While he and most of the troops were away fighting in France in 1346, she ruled the kingdom. On horseback, she successfully rallied the remaining English soldiers to squelch a Scottish rebellion, as recounted by Henry V in Shakespeare’s famous play:
For you shall read that my great-grandfather
Never went with his forces into France
But that the Scot on his unfurnish’d kingdom
Came pouring, like the tide into a breach,
With ample and brim fullness of his force;
Galling the gleaned land with hot essays,
Girding with grievous siege castles and towns;
That England, being empty of defence,
Hath shook and trembled at the ill neighbourhood.

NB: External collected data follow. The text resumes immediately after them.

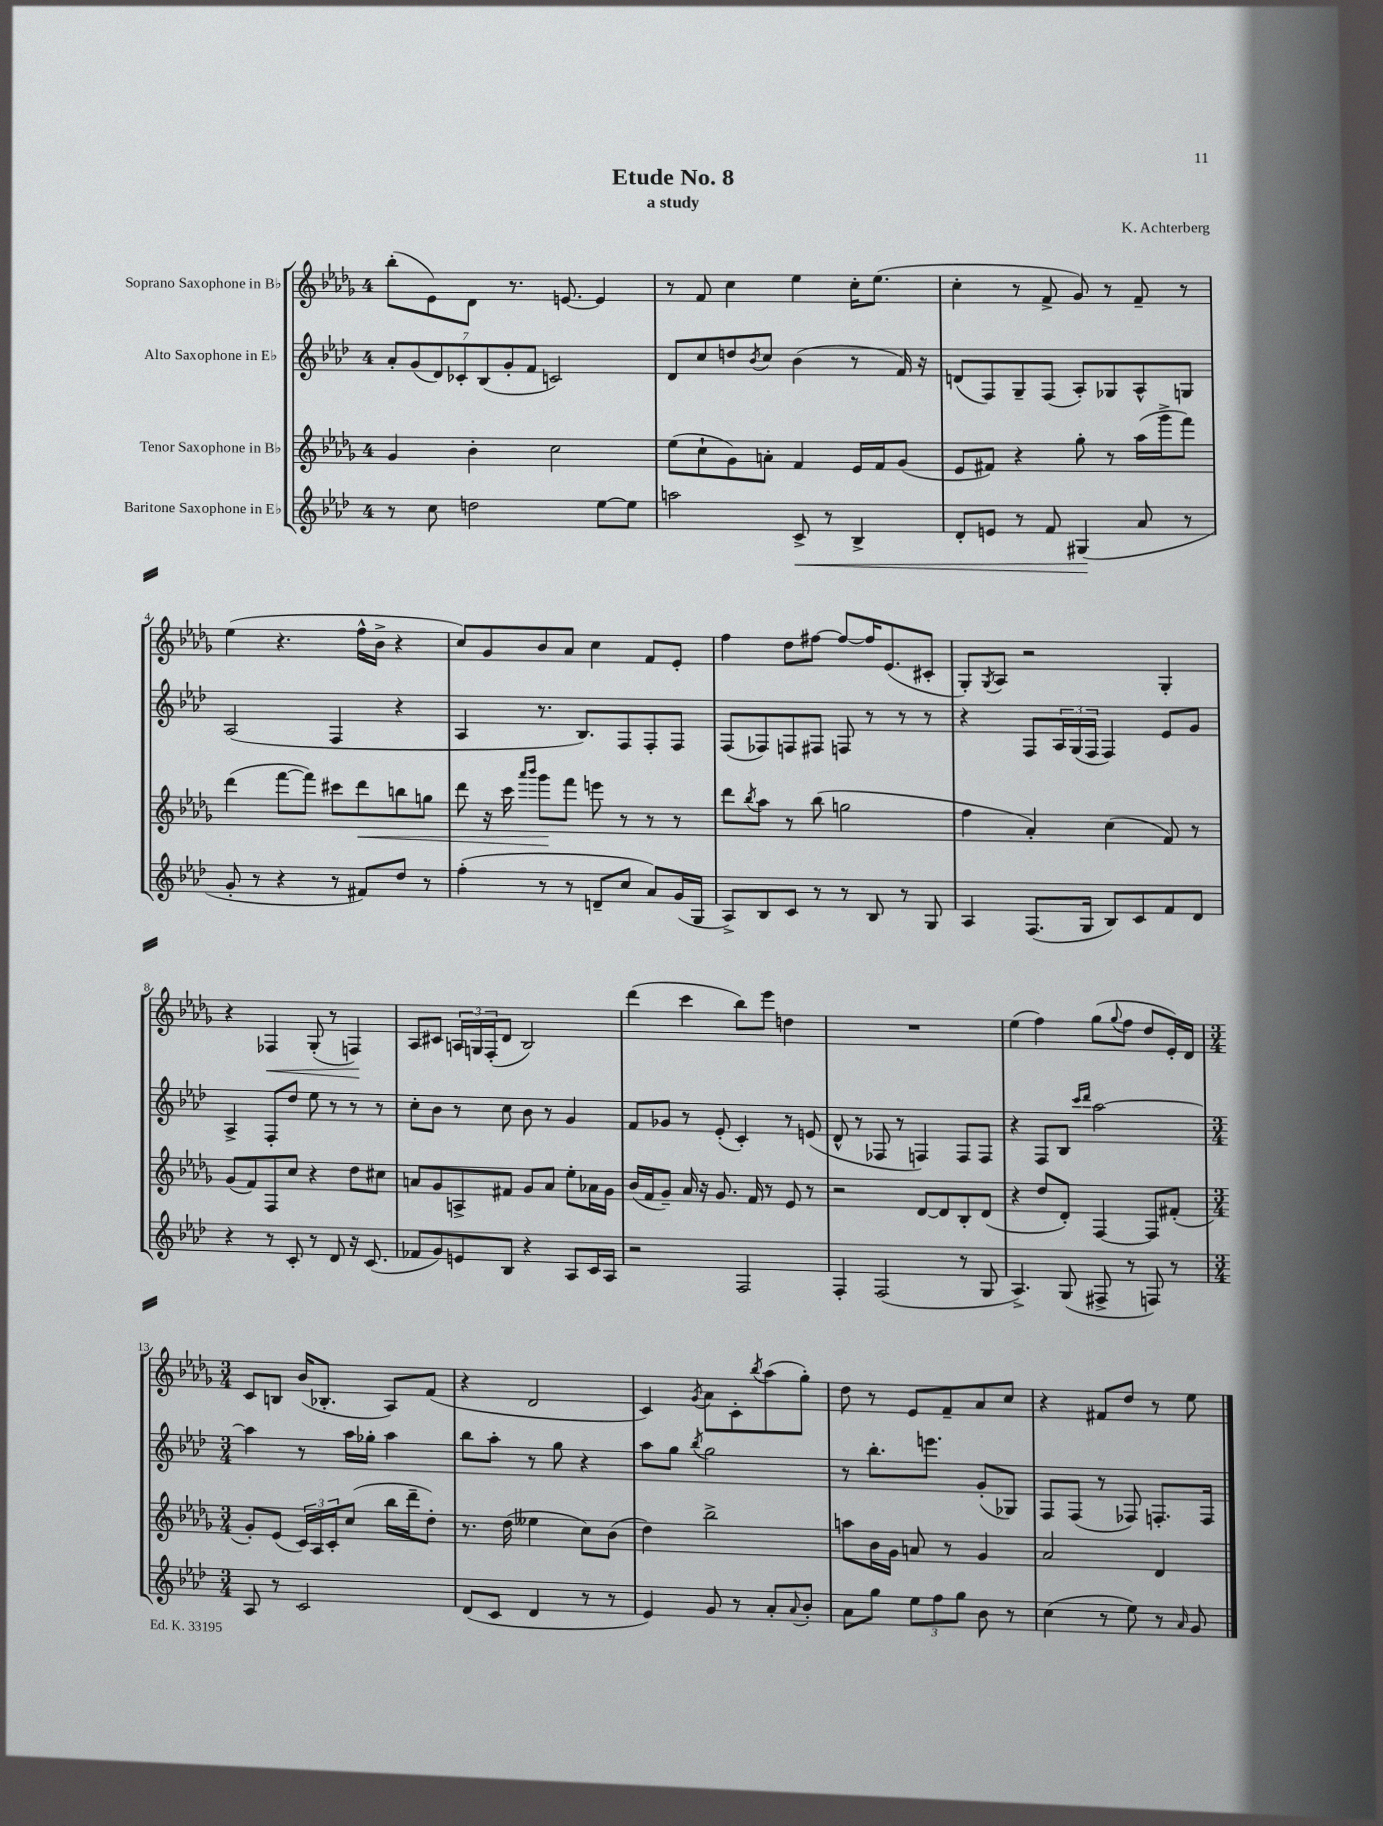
\header { title = "Etude No. 8" composer = "K. Achterberg" subtitle = "a study" }
<<
\new StaffGroup <<
\new Staff = "s0" \with { instrumentName = "Soprano Saxophone in Bb" } {
    \clef treble \key des \major \once \override Staff.TimeSignature.style = #'single-digit \time 4/4
    bes''8-.( ees'8) des'8 r8. e'8.~ e'4 |
    r8 f'8 c''4 ees''4 c''16-. ees''8.( |
    c''4-. r8 f'8-> ges'8) r8 f'8-- r8 |
    ees''4( r4. f''16-^ bes'16-> r4 |
    c''8) ges'8 bes'8 aes'8 c''4 f'8 ees'8-. |
    f''4 des''8 fis''8~ fis''8~ fis''16 ees'8.( cis'8-. |
    ges8-.) \acciaccatura { ges8 } aes8 r2 ges4-. |
    r4 fes4\< ges8-.( r8 f4\!) |
    aes8 cis'8 \tuplet 3/2 { a16 g16 f16-.( } des'8 bes2) |
    des'''4( c'''4 bes''8) ees'''8 d''4 |
    R1 |
    ees''4( f''4) ges''8( \appoggiatura { ges''8 } f''8 des''8 ees'16-.) des'16 |
    \numericTimeSignature \time 3/4 c'8 b8 bes'16( bes8.-. aes8) f'8( |
    r4 des'2 |
    c'4) \acciaccatura { ges'8 } aes'8 c'8-. \acciaccatura { bes''8 } aes''8( ges''8-.) |
    des''8 r8 ees'8 f'8-- aes'8 c''8 |
    r4 fis'8 des''8 r8 ees''8 \bar "|." |
}
\new Staff = "s1" \with { instrumentName = "Alto Saxophone in Eb" } {
    \clef treble \key aes \major \once \override Staff.TimeSignature.style = #'single-digit \time 4/4
    \tuplet 7/4 { aes'8-. g'8( des'8) ces'8-. bes8( g'8-. f'8 } c'2) |
    des'8 c''8 d''8 \acciaccatura { bes'8 } c''8 bes'4( r8 f'16) r16 |
    d'8( f8) g8-- f8( aes8-.) ges8 aes8-^ g8 |
    aes2( f4 r4 |
    aes4 r8. bes8.) f8 f8-. f8 |
    f8( fes8) f8 fis8 f8 r8 r8 r8 |
    r4 f8 \tuplet 3/2 { aes16 g16( f16 } f4) ees'8 g'8 |
    aes4-> f8-. des''8 ees''8 r8 r8 r8 |
    c''8-. bes'8 r8 c''8 bes'8 r8 g'4 |
    f'8 ges'8 r8 ees'8-.( c'4-.) r8 e'8( |
    des'8-^ r8 fes8 r8 f4) f8 f8 |
    r4 f8 bes8 \grace { c'''16 des'''16 } aes''2~ |
    \numericTimeSignature \time 3/4 aes''4 r8 aes''16 ges''16-. aes''4 |
    bes''8 aes''8-. r8 g''8 r4 |
    aes''8 g''8 \acciaccatura { bes''8 } g''2 |
    r8 bes''8.-. e'''8. g'8-.( ges8) |
    f8 f8( r8 fes8) f8.-. f16 \bar "|." |
}
\new Staff = "s2" \with { instrumentName = "Tenor Saxophone in Bb" } {
    \clef treble \key des \major \once \override Staff.TimeSignature.style = #'single-digit \time 4/4
    ges'4 bes'4-. c''2 |
    ees''8( c''8-! ges'8) a'8-. f'4 ees'16 f'16 ges'8( |
    ees'8 fis'8) r4 ges''8-. r8 aes''16( ges'''16-> f'''8) |
    des'''4( f'''8~ f'''8) cis'''8 des'''8\< b''8 g''8 |
    des'''8 r16 c'''16 \grace { aes'''16 bes'''16 } ges'''8\! f'''8 e'''8 r8 r8 r8 |
    des'''8 \acciaccatura { bes''8 } aes''8 r8 bes''8( g''2 |
    f''4 aes'4-.) c''4( f'8) r8 |
    ges'8( f'8) f8 c''8 r4 des''8 cis''8 |
    a'8 ges'8 a8-> fis'8 ges'8 a'8 ees''8-. aes'16 ges'16 |
    bes'16( f'16 ges'8--) aes'16 r16 ges'8. f'16 r8 ees'8 r8 |
    r2 des'8~ des'8 bes8-. des'8( |
    r4 des''8 des'8-.) f4~ f8 fis'8-.( |
    \numericTimeSignature \time 3/4 ges'8-.) ees'8( \tuplet 3/2 { c'16) aes16 c'16-. } c''8( bes''16 des'''16-- des''8-.) |
    r8. des''16( eeses''4 c''8) bes'8( |
    des''4) bes''2-> |
    a''8 bes'16 ges'16 a'8 r8 ges'4 |
    aes'2 des'4 \bar "|." |
}
\new Staff = "s3" \with { instrumentName = "Baritone Saxophone in Eb" } {
    \clef treble \key aes \major \once \override Staff.TimeSignature.style = #'single-digit \time 4/4
    r8 c''8 d''2 ees''8~ ees''8 |
    a''2 c'8->\< r8 bes4-> |
    des'8-. e'8 r8 f'8 gis4\!( aes'8 r8 |
    g'8-. r8 r4 r8 fis'8) des''8 r8 |
    f''4-.( r8 r8 d'8-- c''8 aes'8) g'16( g16 |
    aes8->) bes8 c'8 r8 r8 bes8 r8 g8 |
    aes4 f8.( g16 bes8) c'8 f'8 des'8 |
    r4 r8 c'8-. r8 des'8 r16 c'8.( |
    fes'8 g'8) e'8 bes8 r4 aes8 c'16 aes16 |
    r2 f2 |
    f4-. f2( r8 g8 |
    aes4.->) g8( fis8-> r8 f8) r8 |
    \numericTimeSignature \time 3/4 aes8 r8 c'2 |
    des'8( c'8 des'4 r8 r8 |
    ees'4) g'8 r8 aes'8-. \appoggiatura { aes'8 } bes'8-. |
    aes'8 g''8 \tuplet 3/2 { ees''8 f''8 g''8 } bes'8 r8 |
    c''4( r8 ees''8) r8 \grace { aes'16 } g'8 \bar "|." |
}
>>
>>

Both the play and ballet had been based on a play written in in 1822, Le Siège de Calais by Philippe-Jacques Laroche, which in turn was based on a play written in 1765 by a French aristocrat turned rebel actor named Pierre Laurent Buirette de Belloy. If Cammarano had read this earlier play, he would have learned about the queen’s name discrepancy. In the original script, there are 23 pages of historical notes, in which Belloy states: “The wife of Edward, whom some historians call Philippa, and others call Isabella. Perhaps she had two names. I have chosen the better and obviously the one that comes from the name Philippe, the one that can only be the daughter of the Count of Hainault, and niece of the King of France.” (You can read the original 1765 script by clicking here)
Belloy also answers two of my other questions: why is the queen so irritable in this libretto? What motivates her to plead with the king to spare the lives of the Burghers of Calais? He translates his reading of Froissard’s account:
“The Queen of England, who was pregnant, got on her knees and cried: Ah! Gentle Sire, since I have returned in great peril across the sea, I have asked you nothing: but pray you humbly as a gift for the Son of St. Mary, and for the love of me, please show these six men mercy. The King looked at her, and paused for a moment, and said to her. Ah! Madam, I would rather that you were elsewhere than here: but you plead to me so that I cannot refuse you. The queen took them to her apartment, had them take off the ropes around their necks, and bade them sit and dine at their leisure. Then she gave to each of the six nobles golden crowns, and conducted them out of the camp in safety.”
This made her testy first lines and her complete switch to compassion by the finale so much more understandable for me. She’s pregnant and has just fought and won a campaign on horseback for him in Scotland. She undertook a perilous voyage by boat to Calais, and expected to sleep in a comfy bed in the palace inside the city, as he had promised. Instead, she arrives and is greeted by soldiers who escort her to a war-torn army tent. When she sees Eleanor plead for the life of her husband for the sake of their son, the queen is moved not only by empathy for a fellow mother, but also because she doesn’t want this brutal act of her husband’s to bring about a bad omen for their unborn child.